State Police troopers found the Mendenhalls dead inside their Garfield Township home on Aug. 13 after an apparent murder-suicide that has shocked the greater Grand Traverse community, especially those who knew the family.

"What I want to tell you is they were a loving family with beautiful and sweet children who we were very honored to have in our congregation," said Rabbi Chava Bahle.

Bahle, the spiritual leader of the Unitarian Universalist Congregation of Grand Traverse, will lead a memorial service in the family's honor Thursday at 6:30 p.m. at Traverse City's Covell Funeral Home.

The Mendenhalls became involved in the Grand Traverse Unitarian Universalist community several years ago: Tamisha, 34, served on congregation committees and the whole family was involved in religious education and nursery programs, Bahle said.

Tamisha and Jeffrey, 54, also actively participated at Traverse Heights Elementary School, where Thomas, 6, was preparing to enter second grade when school starts Sept. 8, Principal Amy Six-King said.

The couple played a big role in organizing, promoting and running a recent school carnival fundraiser, and Tamisha staffed several movie nights at the school last year.

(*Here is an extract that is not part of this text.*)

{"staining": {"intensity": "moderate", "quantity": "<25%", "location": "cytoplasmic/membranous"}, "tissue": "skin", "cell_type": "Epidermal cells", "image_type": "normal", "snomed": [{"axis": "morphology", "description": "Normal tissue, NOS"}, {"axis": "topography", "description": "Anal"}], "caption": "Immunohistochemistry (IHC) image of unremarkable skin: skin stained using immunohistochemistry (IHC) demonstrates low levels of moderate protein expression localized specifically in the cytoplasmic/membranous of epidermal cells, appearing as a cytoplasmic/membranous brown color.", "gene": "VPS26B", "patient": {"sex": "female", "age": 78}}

"They were involved parents with Thomas' education, and he was a good student," Six-King said.

She described Thomas as an active reader, and said she remembers watching him pull books off a shelf in the school's main office on many occasions. He was also well liked by teachers and classmates alike.

"In fact he was someone on the playground who other kids often sought out to play with," Six-King said. "His teachers shared a story that on the rare instance when he was absent, people would ask for him. I would say he was a popular kid with his peers."

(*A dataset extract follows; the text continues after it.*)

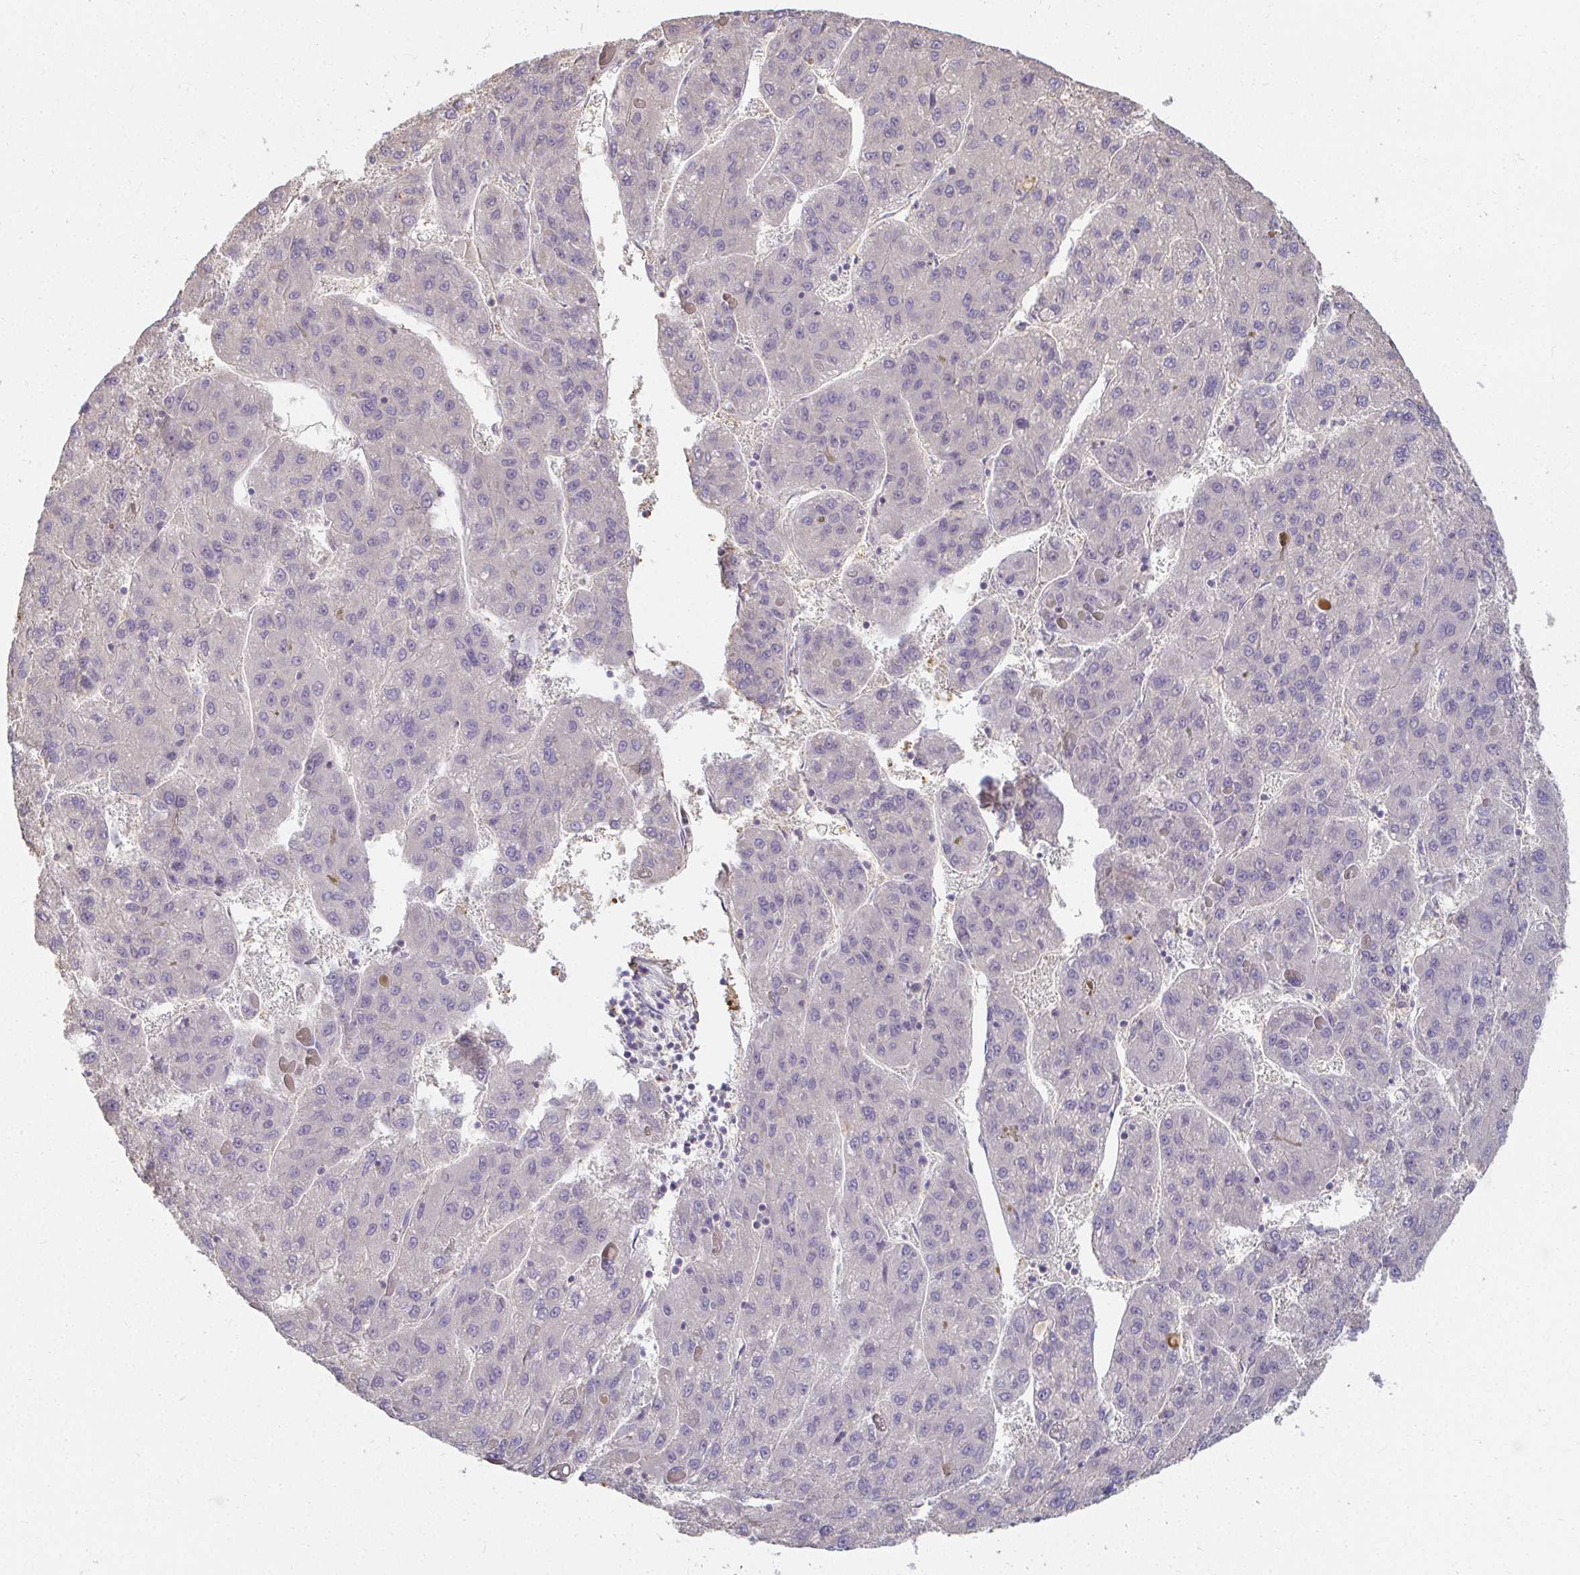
{"staining": {"intensity": "negative", "quantity": "none", "location": "none"}, "tissue": "liver cancer", "cell_type": "Tumor cells", "image_type": "cancer", "snomed": [{"axis": "morphology", "description": "Carcinoma, Hepatocellular, NOS"}, {"axis": "topography", "description": "Liver"}], "caption": "Immunohistochemistry (IHC) image of neoplastic tissue: human liver cancer stained with DAB exhibits no significant protein positivity in tumor cells.", "gene": "LOXL4", "patient": {"sex": "female", "age": 82}}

Six-King added the family's deaths "came out of nowhere" for the Traverse Heights school community, because Jeffrey and Tamisha were so involved, and because Thomas was so personable.

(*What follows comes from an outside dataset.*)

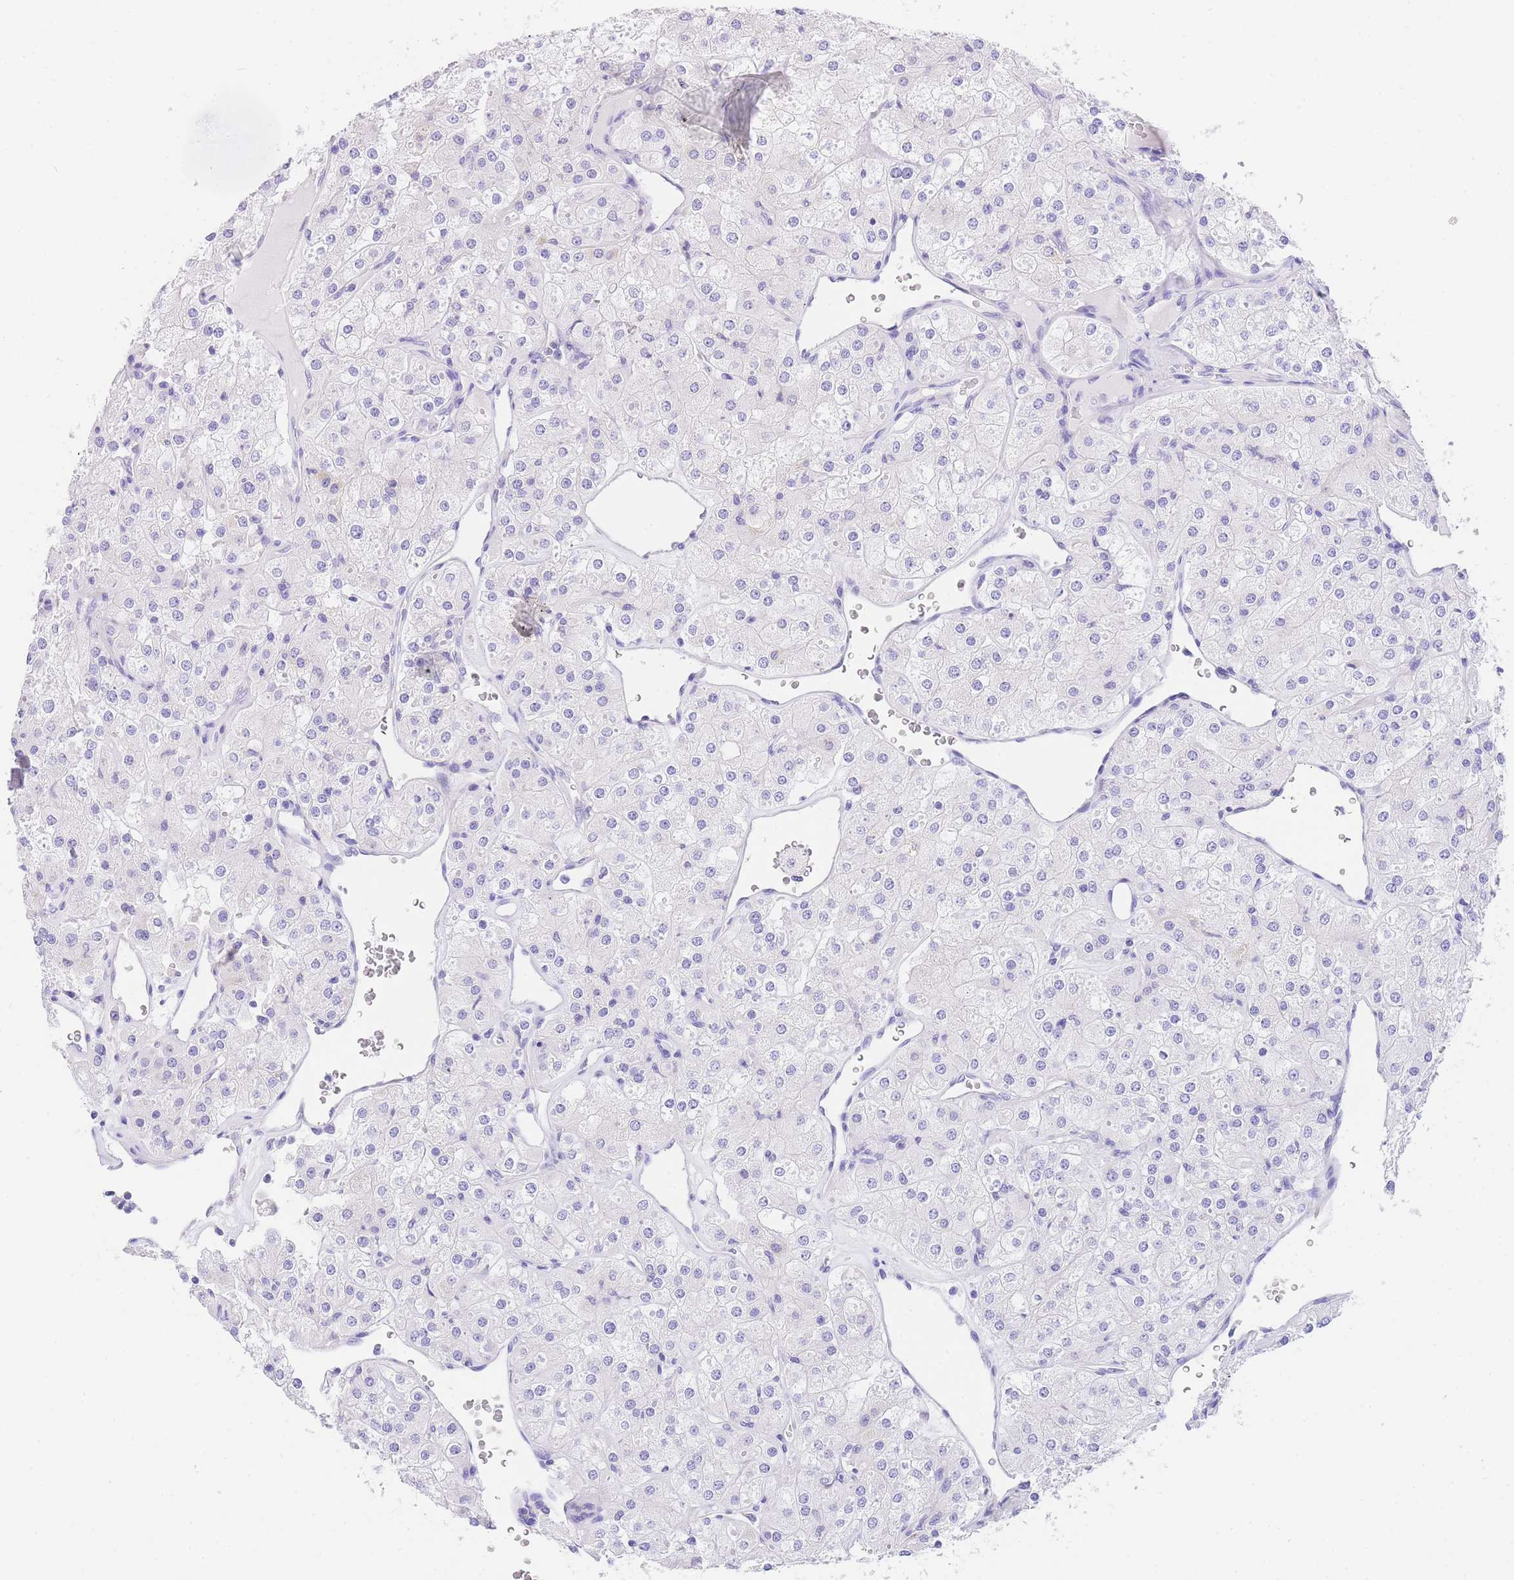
{"staining": {"intensity": "moderate", "quantity": "25%-75%", "location": "cytoplasmic/membranous"}, "tissue": "renal cancer", "cell_type": "Tumor cells", "image_type": "cancer", "snomed": [{"axis": "morphology", "description": "Adenocarcinoma, NOS"}, {"axis": "topography", "description": "Kidney"}], "caption": "Tumor cells display moderate cytoplasmic/membranous expression in approximately 25%-75% of cells in renal cancer.", "gene": "NKD2", "patient": {"sex": "male", "age": 77}}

"People are feeling the impact, struggling with why, and wishing that the extended family finds peace," she said. "That's the overwhelming sentiment."

Olivia, 3, was described as having a "lovely smile and sweet gentle nature" by comments on an online memorial guestbook.

Bahle said last Sunday she focused her message from the pulpit on how her congregation can approach such a tragic event. She said it's also important for community members to now think about how they can identify and help people who are in crisis, including those struggling to cope with the Mendenhalls' deaths.

Both matters are tied to another question that Bahle said is part of a normal reaction to such a trauma: Could more have been done to help the Mendenhalls?

"That is a question that resonates for all of us, and I hope will make us as a community hold each other closer and help each other," she said.

Jeffrey's brother Ernie Mendenhall, in a written statement, thanked friends, co-workers and the community for being supportive and caring "during these sad and trying times."

"We have had many happy and wonderful times with Jeff, Tamisha, Thomas and Olivia over the years and will miss them deeply," he wrote in the statement.

Visitation at Covell Funeral Home is open to the community and starts at 3 p.m., followed by the memorial service at 6:30 p.m. Memorial contributions can be made through the funeral home and will benefit the Mendenhalls' family.

Covell Funeral Home offers a 24-hour grief counseling hotline at 800-480-1234. Traverse City Area Public Schools officials are also offering counseling and support services.